--- RAW DATA Enclosed Below ---
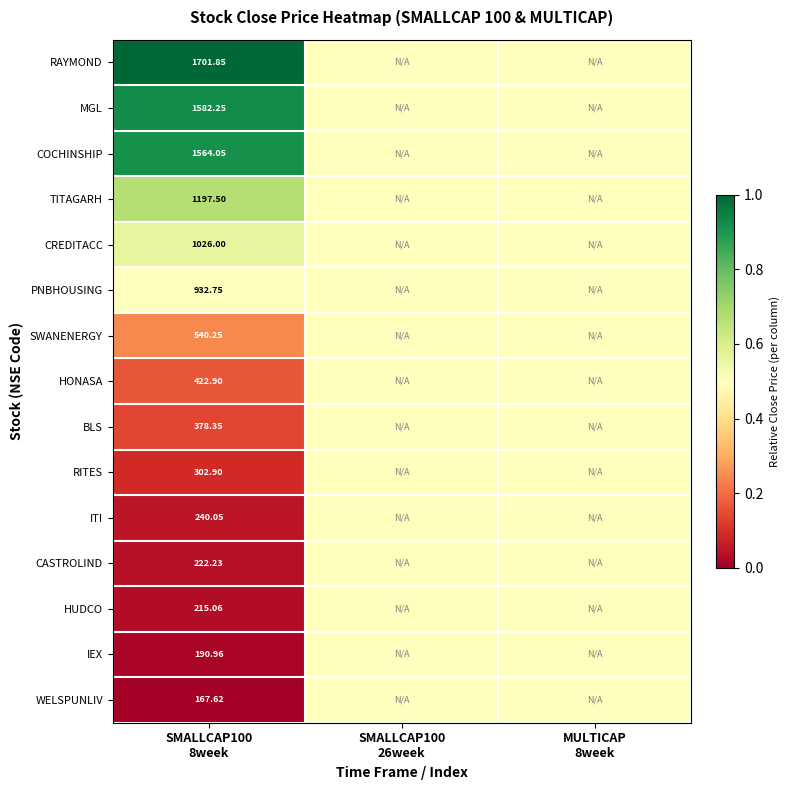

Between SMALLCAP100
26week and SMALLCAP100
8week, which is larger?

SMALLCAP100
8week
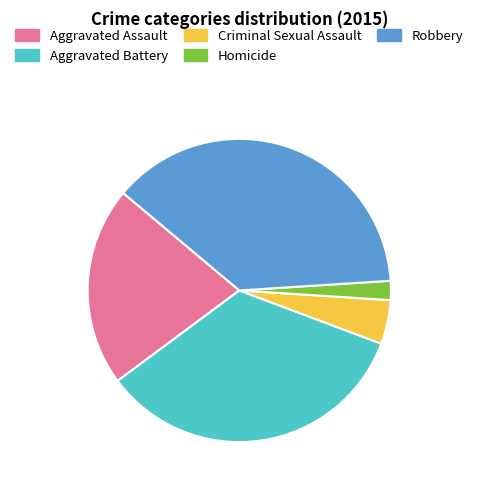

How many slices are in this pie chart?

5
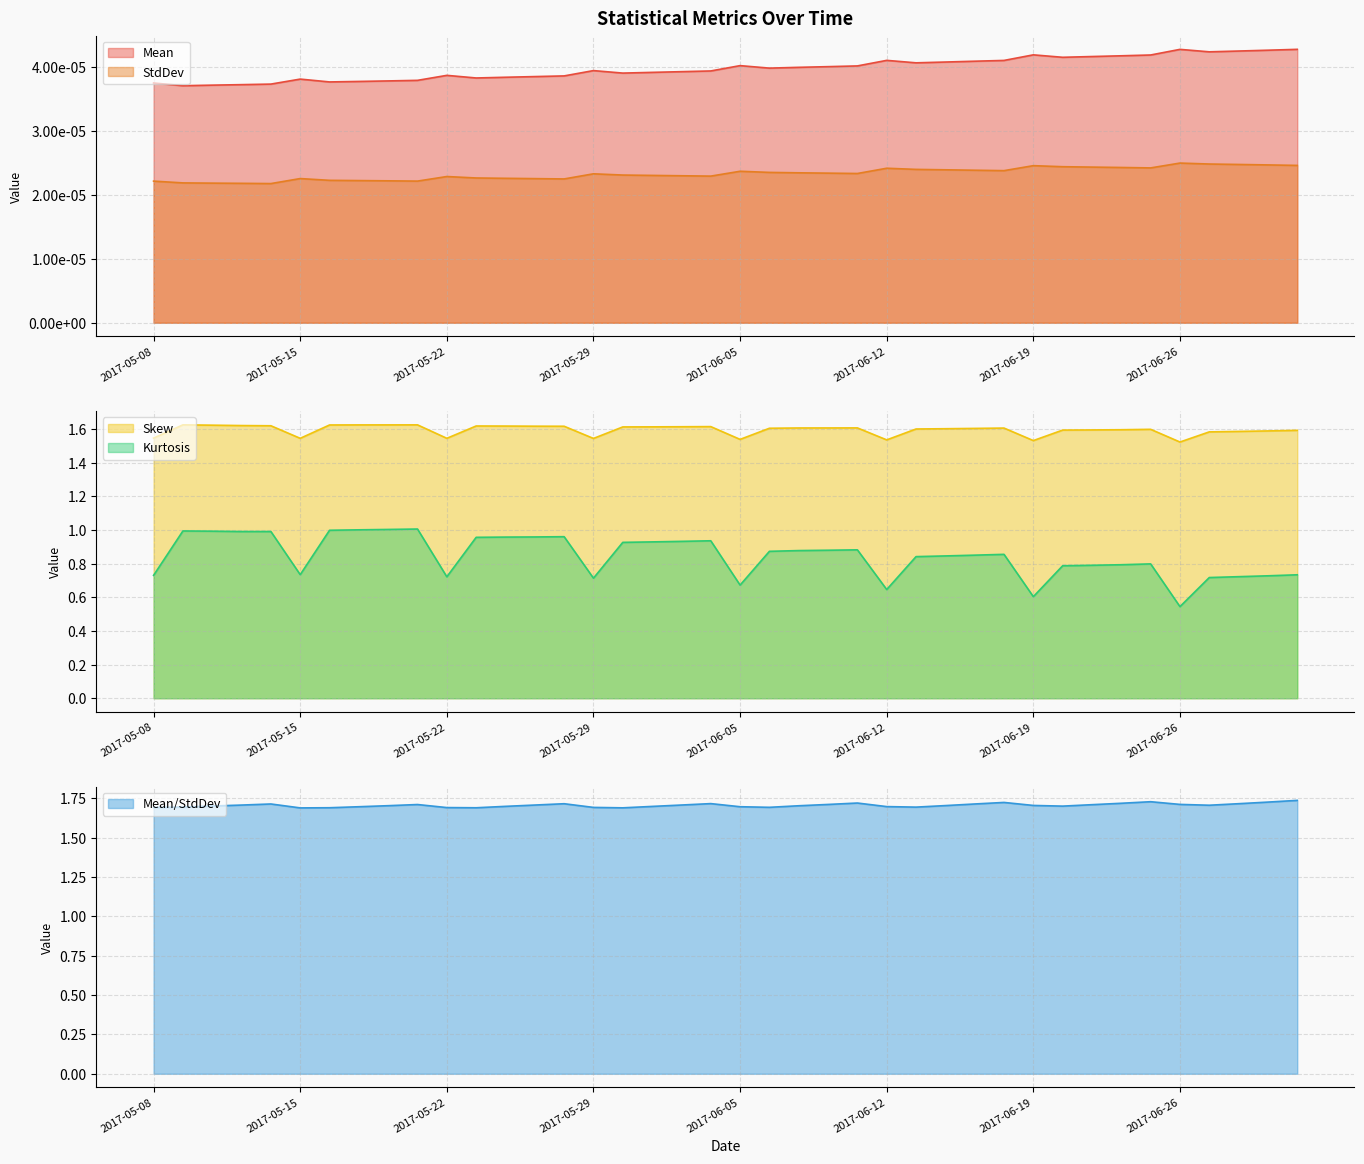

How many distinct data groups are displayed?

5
--- End of Enclosed RAW DATA ---
◆ EXERCISE
Rewrite the lines of the records above as a numbered list, skipping blank lines and leaving the pictures out.

◆ WRITTEN RESPONSE
1. Between SMALLCAP100
2. 26week and SMALLCAP100
3. 8week, which is larger?
4. SMALLCAP100
5. 8week
6. How many slices are in this pie chart?
7. 5
8. How many distinct data groups are displayed?
9. 5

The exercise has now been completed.